Thursday, 21 December 2017

Auber - Fra Diavolo (Rome, 2017)

Daniel-François-Esprit Auber - Fra Diavolo

Teatro dell'Opera di Roma, 2017

Rory Macdonald, Giorgio Barberio Corsetti, John Osborn, Roberto de Candia, Sonia Ganassi, Giorgio Misseri, Alessio Verna, Anna Maria Sarra, Jean Luc Ballestra, Nicola Pamio

Culturebox - 17 October 2017

Aside from its historical interest, it's debatable that Auber's once celebrated Fra Diavolo has much to offer the world of opera today. It still has something to offer an audience however and those are the same values that it held right back when it was first performed; entertainment. The Rome Opera production certainly presents Auber's opéra-comique with that intention as its primary focus, finding a suitable presentation that captures the work's immodest sense of modesty, while also managing to have something contemporary and even forward-looking in theatrical staging.

If it doesn't have anything to offer the future of opera, Auber's Fra Diavolo has nonetheless already made its impact. First performed in 1830, Auber's simple melodies and uncomplicated drama would determine the direction of popular French opéra-comique and embody many of the characteristics that are associated with it. With the Rome production's colourful sets and costumes, everything is there for an entertaining evening of romantic comedy, singing and dancing.

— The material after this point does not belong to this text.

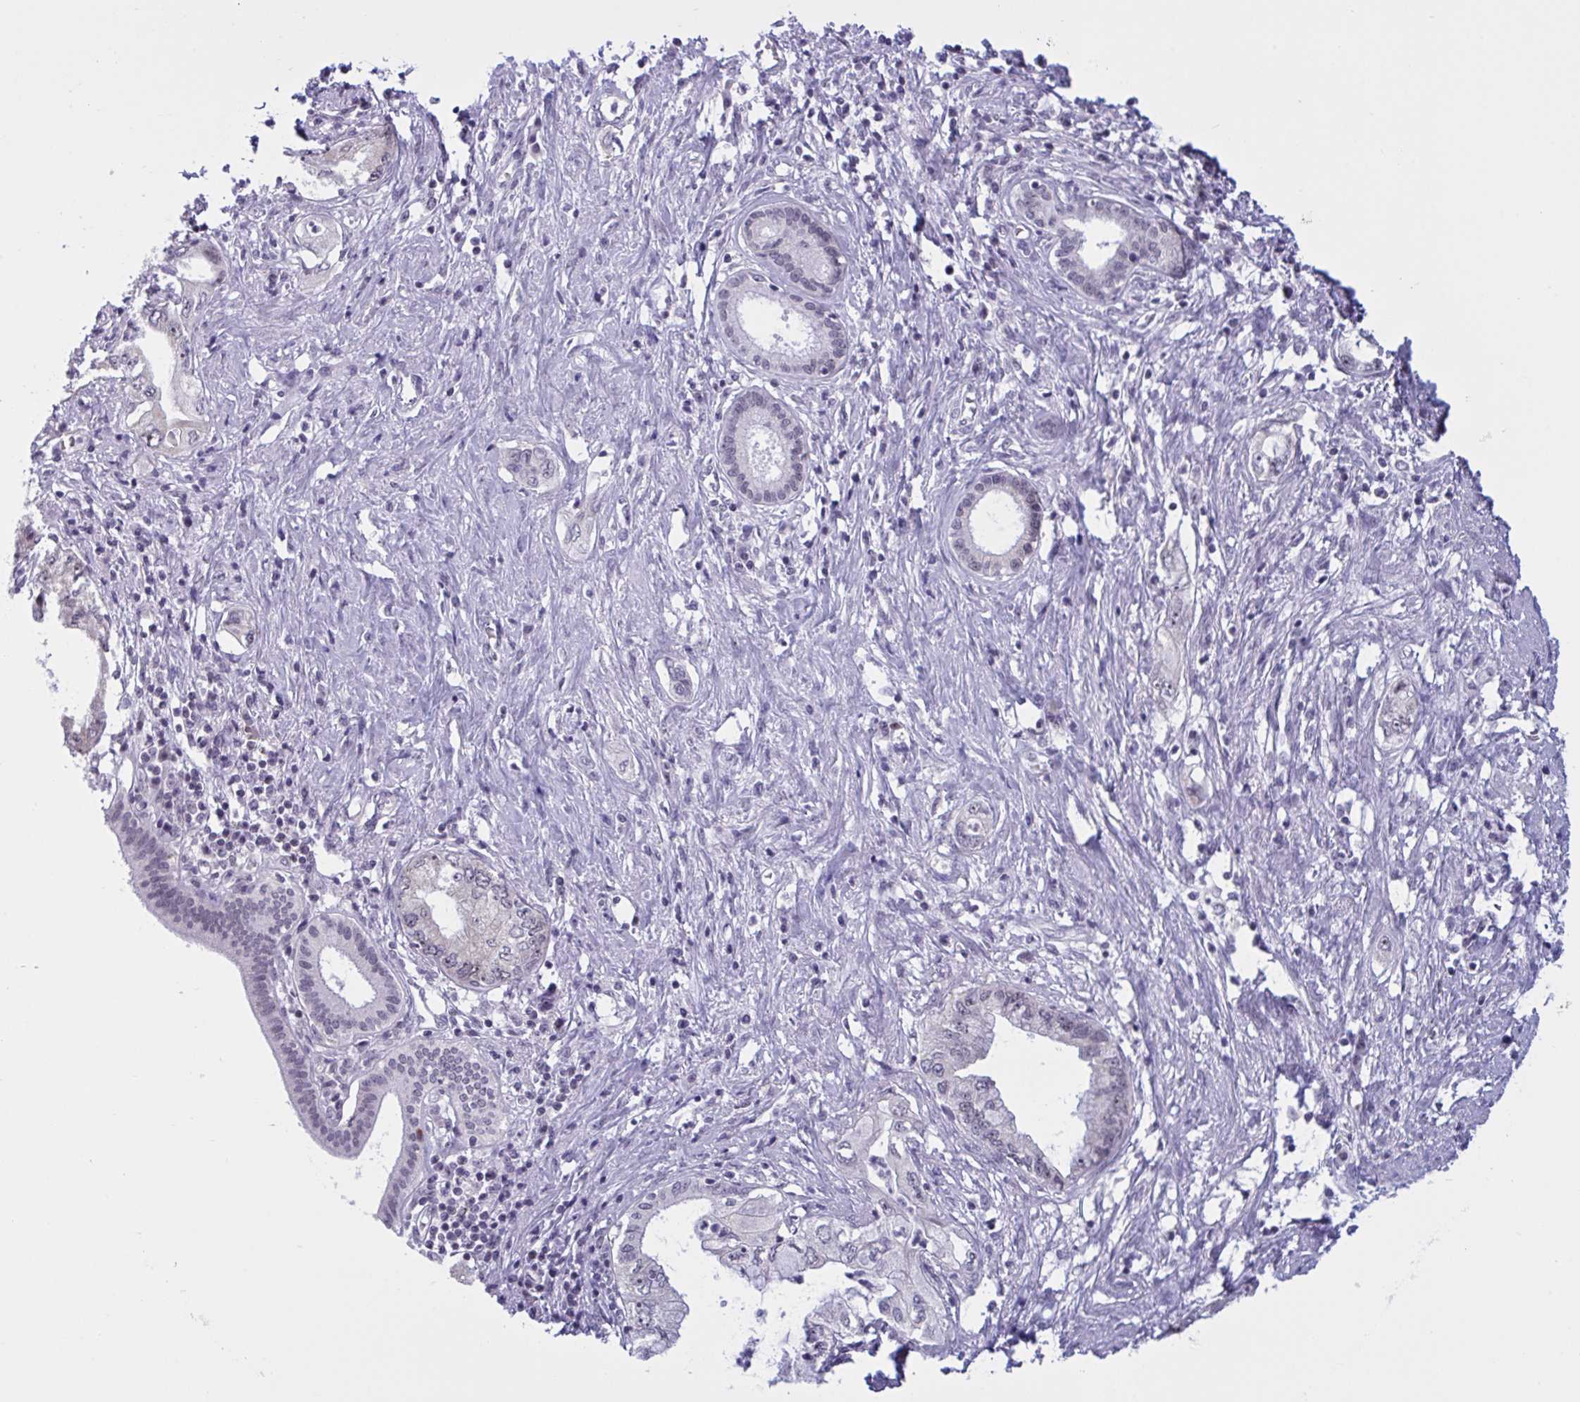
{"staining": {"intensity": "negative", "quantity": "none", "location": "none"}, "tissue": "pancreatic cancer", "cell_type": "Tumor cells", "image_type": "cancer", "snomed": [{"axis": "morphology", "description": "Adenocarcinoma, NOS"}, {"axis": "topography", "description": "Pancreas"}], "caption": "An immunohistochemistry (IHC) histopathology image of pancreatic cancer (adenocarcinoma) is shown. There is no staining in tumor cells of pancreatic cancer (adenocarcinoma).", "gene": "TGM6", "patient": {"sex": "female", "age": 73}}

Fra Diavolo sets out its intentions right from the outset, with a drinking song and a military march combined. The soldiers are drinking because that's part of the way of military life, but they are also drowning their sorrows as the inn-keeper's daughter Zerline is getting married the next day. The captain Lorenzo in particular isn't happy as he and Zerline had romantic aspirations, but they were doomed to come to nothing since Zerline's father has made plans to marry her to a rich man.

That's the romantic background taken care of in a not terribly original manner and it's inevitably going to have predictable twists and turn of fortune. The drama that will drive this relates of course to the actions of Fra Diavolo, a notorious bandit who operates in the region. Milord and Milady Rocburg, an English couple on holiday touring Italy have already encountered this notorious bandit on their travels and have had all their belongings stolen. They have however managed to keep their best jewels hidden, but they are unaware that Fra Diavolo has followed them to the inn.

There's room for a minor romantic entanglement there too. Just to spice things up a little further, the Marquis they encountered at their last stop has just arrived at the inn. Milord isn't happy that the Marquis has been unwelcome paying attention to his wife and he continues serenading her now at the inn. Of course, we all know that the Marquis is none other than Fra Diavolo in disguise, and that he is using his charms to seduce the noble lady into parting with the secret of where their expensive jewellery is hidden.

Meanwhile Captain Lorenzo and his troops have stumbled on the bandits den and recovered the stolen goods (but not the bandits), and the reward puts him into contention again for the hand of Zerline. Fra Diavolo however is so confident of his charms and his disguise that he is sure that he can steal back the loot and increase his haul that night. The drama - what little there is of it between romantic charms and villainous swagger - tends to lose its way in the second half of the opera. The Marquis's night-time wanderings are discovered and questioned, only for him to sow discord by pretending that his inclinations are more romantic than criminal, but it rallies at the end for the unmasking and capture of the notorious Fra Diavolo.

The comic villainy and romantic twists of Auber's Fra Diavolo set the tone and the standard for much of the opéra-comique that follows, his influence particularly evident in Jacques Offenbach and not just in Les Brigandes. The influence on Auber however is just as evidently the lighter comic work of Giacomo Rossini, and Auber's music carries the same light, simple rhythms that are melodic, buoyant and uplifting. Hardly sophisticated, they are nevertheless conducted here in the Rome production by Rory Macdonald with a confident swagger and an emphatic stridency where required. Entertainment is the entire raison d'être of Fra Diavolo, and the musical performance captures that well.

As does the set design in Giorgio Barberio Corsetti's production. Extensive use is made of cartoon imagery projected onto the versatile backdrops (created by Corsetti with designer Marco Troncanetti using 3-D printers) that permit the set to be transformed instantly from a moving car journey to a balloon ride, from a hotel with a cutaway showing individual rooms to a gondola ride in a Venice with shark-infested canals. It's a riot of colour with larger than life illustrations that perfectly match the tone and spirit of the work. That is also captured well in John Osborn's reliably impressive performance as Fra Diavolo. Not quite as agile with the French recitative and singing, Sonia Ganassi and Roberto de Candia are great fun nonetheless as Lord and Lady Rocburg. Anna Maria Sarra is a bright Zerline (replacing the billed Pretty Yende who dropped out) and Giorgio Misseri also notable as Alfredo.